(EXTRACT Opens)

The next thing that sticks out is the 202nd ranked defensive efficiency in the nation according to KenPom. Obviously if Wake Forest is going to want to get better moving forward then it will have to improve defensively (I don’t think I am shocking anybody with this assessment).
I took a look a couple of weeks ago at the woeful defense and defensive rebounding that has been on display so far, but wanted to go beyond generalities and instead look at the statistics and specifics through six games.
By looking through the stats, one thing jumps out as the most obvious source of the problem, opponents are shooting 42.8% against Wake Forest from three-pointers so far this season. This ranks the Deacs 332nd out of 351 teams in the country through six games.
Now anybody that has seen Wake Forest play this season will tell you that three-point defense has been lacking. I am not refuting that in the least, and will, in a follow-up article tomorrow, breakdown all of the three-point makes that Francis Alonso of UNC-Greensboro had against the Deacs on Friday night.
However, I would like to present some larger statistical evidence that suggests Wake Forest is not necessarily an atrociously bad defensive team, but has simply been “unlucky” based on how well its opponents have been shooting from behind the arc that has made the Deacs look even worse.
I know that sounds bizarre, but hear me out on this one!
Nerd Talk
Ken Pomeroy, a gentleman whose work is certainly not beyond reproach, but we cite and source heavily on Blogger So Dear when discussing most things regarding college basketball, has put forth a suggestion based on ten years of statistical analysis from 2005-2015 that three-point success has very little to do with the defense on the court, and nearly everything to do with the offense on the court.
To help make this a bit clearer, let’s first examine “free throw defense”, which we all would grant is a pretty dumb term.

(EXTRACT Closes)
(MATERIAL SHOWN Opens)

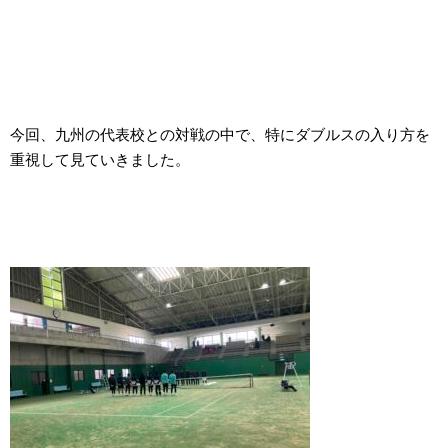
今回、九州の代表校との対戦の中で、特にダブルスの入り方を
重視して見ていきました。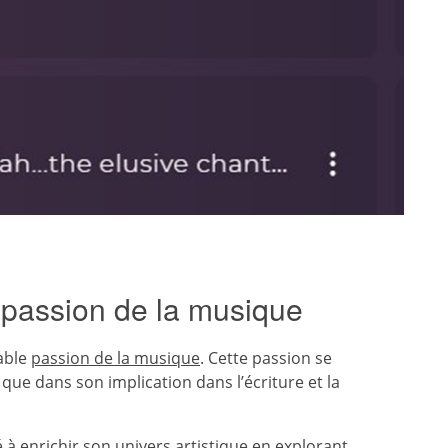
 passion de la musique
table
passion de la musique
. Cette passion se
que dans son implication dans l’écriture et la
 à enrichir son univers artistique en explorant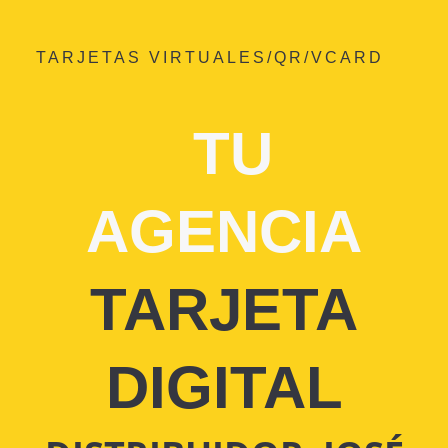
TARJETAS VIRTUALES/QR/VCARD
TU
AGENCIA
TARJETA
DIGITAL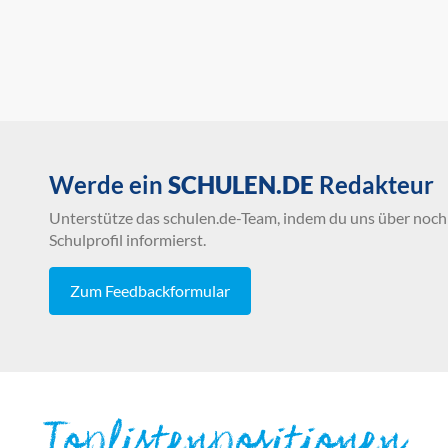
Werde ein
SCHULEN.DE
Redakteur
Unterstütze das schulen.de-Team, indem du uns über noch 
Schulprofil informierst.
Zum Feedbackformular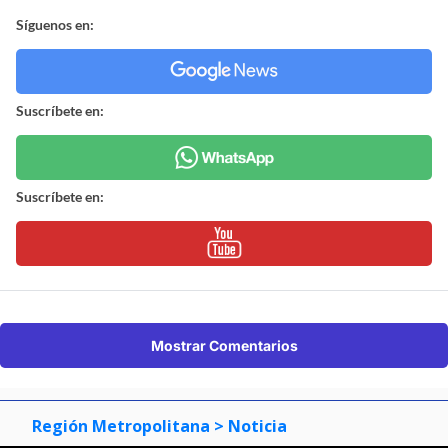
Síguenos en:
Suscríbete en:
Suscríbete en:
Mostrar Comentarios
Región Metropolitana
> Noticia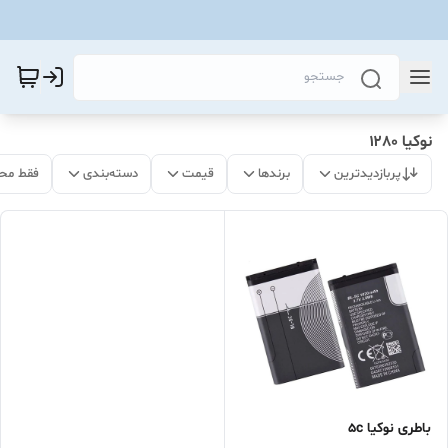
نوکیا ۱۲۸۰
پربازدیدترین
برندها
قیمت
دسته‌بندی
فقط مح
باطری نوکیا 5c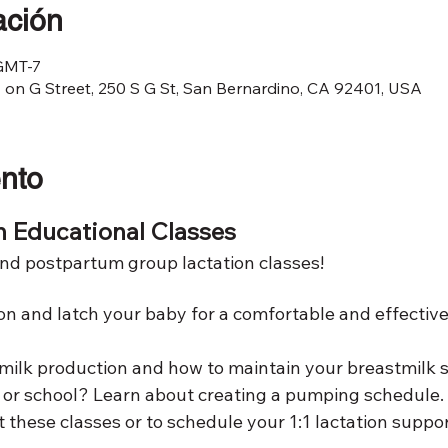
ación
 GMT-7
on G Street, 250 S G St, San Bernardino, CA 92401, USA
ento
n Educational Classes 
and postpartum group lactation classes!
on and latch your baby for a comfortable and effectiv
milk production and how to maintain your breastmilk s
 or school? Learn about creating a pumping schedule. 
 these classes or to schedule your 1:1 lactation suppo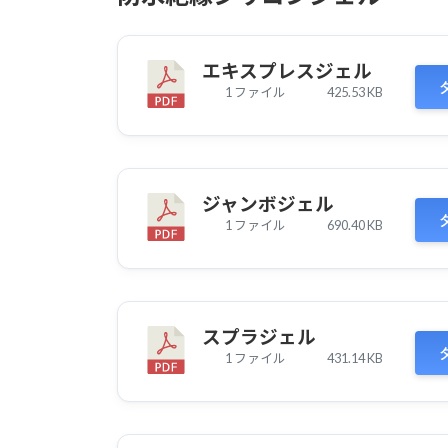
エキスプレスジェル
1 ファイル
425.53 KB
ジャンボジェル
1 ファイル
690.40 KB
スプラジェル
1 ファイル
431.14 KB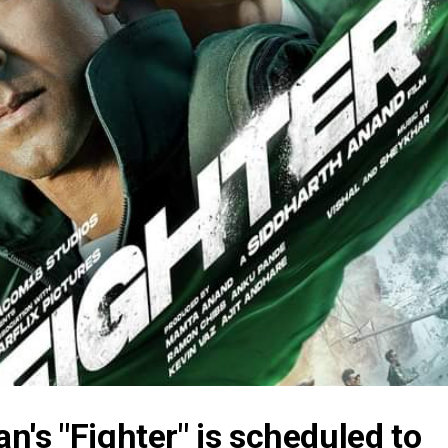
n's "Fighter" is scheduled to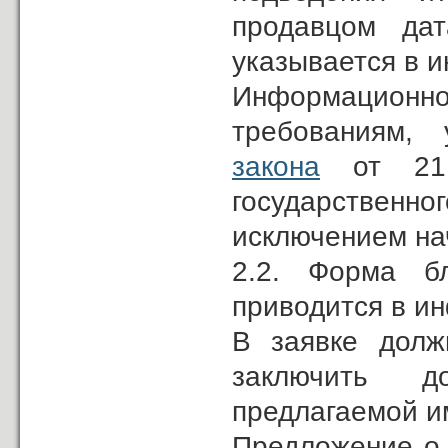
продавцом дат
указывается в 
Информационн
требованиям, 
закона
от 21.
государствен
исключением на
2.2. Форма б
приводится в и
В заявке долж
заключить д
предлагаемой и
Предложение о 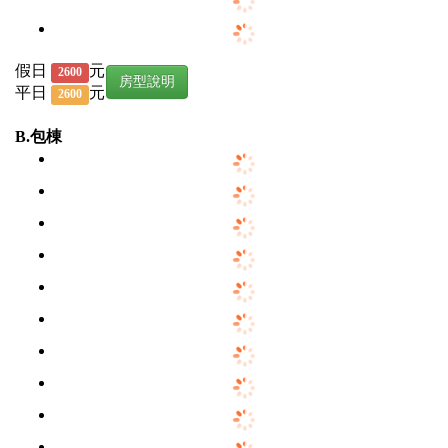
假日
元
2600
房型說明
平日
元
2600
B.包棟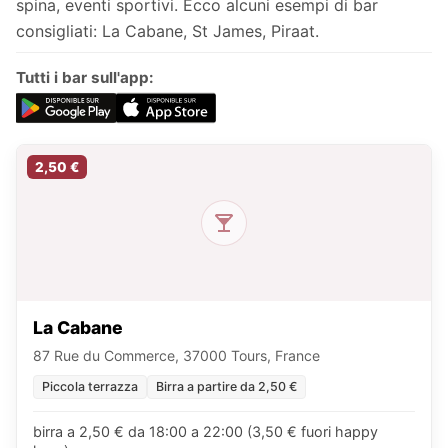
spina, eventi sportivi. Ecco alcuni esempi di bar
consigliati: La Cabane, St James, Piraat.
Tutti i bar sull'app:
2,50 €
La Cabane
87 Rue du Commerce, 37000 Tours, France
Piccola terrazza
Birra a partire da 2,50 €
birra a 2,50 € da 18:00 a 22:00 (3,50 € fuori happy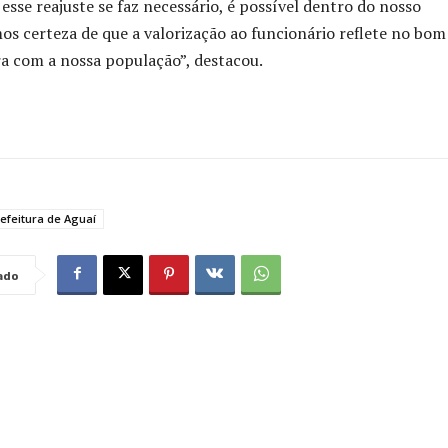
sse reajuste se faz necessário, é possível dentro do nosso
s certeza de que a valorização ao funcionário reflete no bom
a com a nossa população”, destacou.
efeitura de Aguaí
ado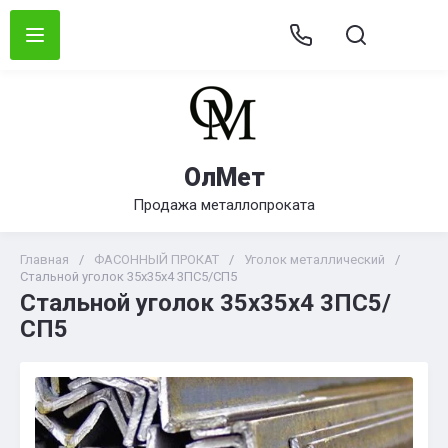
ОлМет
Продажа металлопроката
Главная
/
ФАСОННЫЙ ПРОКАТ
/
Уголок металлический
/
Стальной уголок 35х35х4 3ПС5/СП5
Стальной уголок 35х35х4 3ПС5/
СП5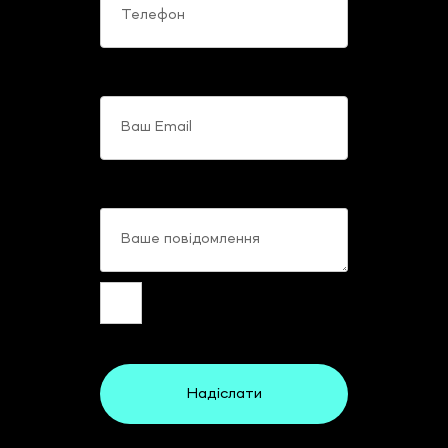
Ваш Email
Ваше повідомлення
Надіслати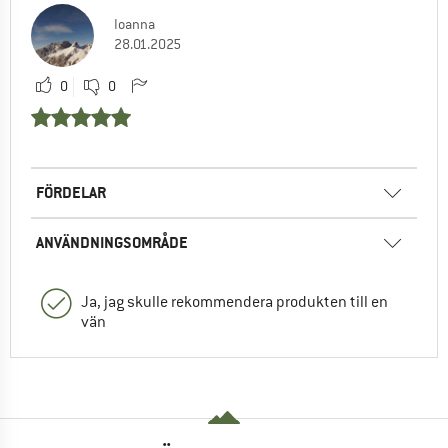
Ioanna
28.01.2025
0
0
FÖRDELAR
ANVÄNDNINGSOMRÅDE
Ja, jag skulle rekommendera produkten till en
vän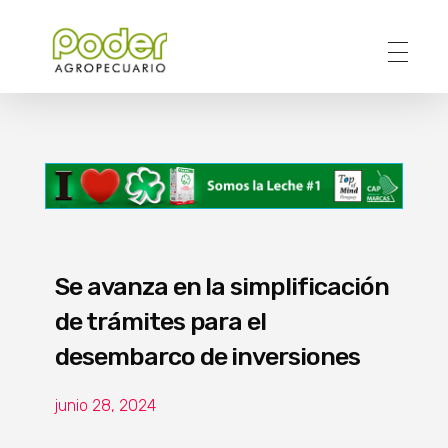
Poder Agropecuario
Se avanza en la simplificación
de trámites para el
desembarco de inversiones
junio 28, 2024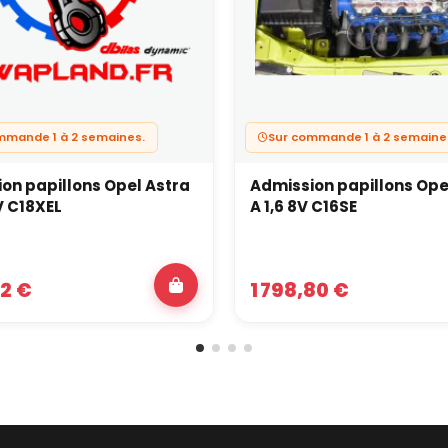
mmande 1 à 2 semaines.
Sur commande 1 à 2 semaine
on papillons Opel Astra
Admission papillons Ope
V C18XEL
A 1,6 8V C16SE
02 €
1 798,80 €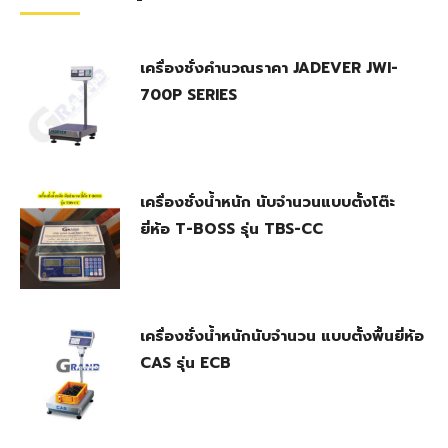
เครื่องชั่งคำนวณราคา JADEVER JWI-
700P SERIES
เครื่องชั่งน้ำหนัก นับจำนวนแบบตั้งโต๊ะ
ยี่ห้อ T-BOSS รุ่น TBS-CC
เครื่องชั่งน้ำหนักนับจำนวน แบบตั้งพื้นยี่ห้อ
CAS รุ่น ECB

(MATERIAL SHOWN Closes)

• [TASK LIST]
(1) Using the Wake Forest defense text, decide whether each statement agrees with it: (a) opponents are making 42.8% of their three-point attempts against Wake Forest, (b) KenPom ranks Wake Forest's defensive efficiency 332nd in the nation, (c) Pomeroy's suggestion rests on analysis of the 2005-2015 seasons. For each, answer yes or no and quote the deciding words.
(2) Pick up the Wake Forest defense text after its last sentence and write the next part.
The rows play no part in what follows.

• [ANSWERS TO EACH TASK]
(1)
(a) Yes: "opponents are shooting 42.8% against Wake Forest from three-pointers so far this season"
(b) No: "the 202nd ranked defensive efficiency in the nation according to KenPom"
(c) Yes: "based on ten years of statistical analysis from 2005-2015"

(2)
We all understand that a defense has very little control over how successful an opposing team is at shooting free throws.
Of course there are situations where a defense could be overly aggressive against a really good free throw shooter and consistently send him to the line. If this is done over the course of a season where a team consistently fouls really good free throw shooters a lot, and does not foul bad free throw shooters a lot, then the “free throw defense” will be bad because the free throw average will be much higher than the national average.
On the flip side, if a team only fouled big men and never fouled guards, then its free throw “defense” would almost certainly be better than average because the opposing offense would be taking free throws with big men instead of guards, which usually results in a lower free throw percentage.
Defenses, as a whole, have very, very little to do with whether or not an opposing team makes their free throws over the long haul. In fact, Ken Pomeroy has pointed out that, for free throws, using offensive statistical data at 98% and defensive statistical data at 2% will yield the most accurate results over a long timeframe.
Well the same idea holds up fairly well for “three-point defense” as it does for “free throw defense”. In fact, aside from “free throw defense”, “three-point defense” is the statistic that the defense has the least control over according to Ken Pomeroy.***
For three-point shooting, using 83% of offensive statistical data and 17% of defensive statistical data should yield the most accurate results as to what will occur over a large sample size of games.
As Ken Pomeroy puts it (much more eloquently than I did above), consider the following:
Three-point percentage is next on the pecking order of offensive control, checking in at an average of 83% over the past ten seasons. There’s been enough chit-chat around here about long-range shooting (to wit) to understand that the offense has majority control over the chances of a three-point attempt being successful. And while three-point defense exists on some level, it’s difficult to distinguish how much is sneaky close-out ability and how much is opposing offenses choosing to take low-percentage 3’s over low-percentage 2’s.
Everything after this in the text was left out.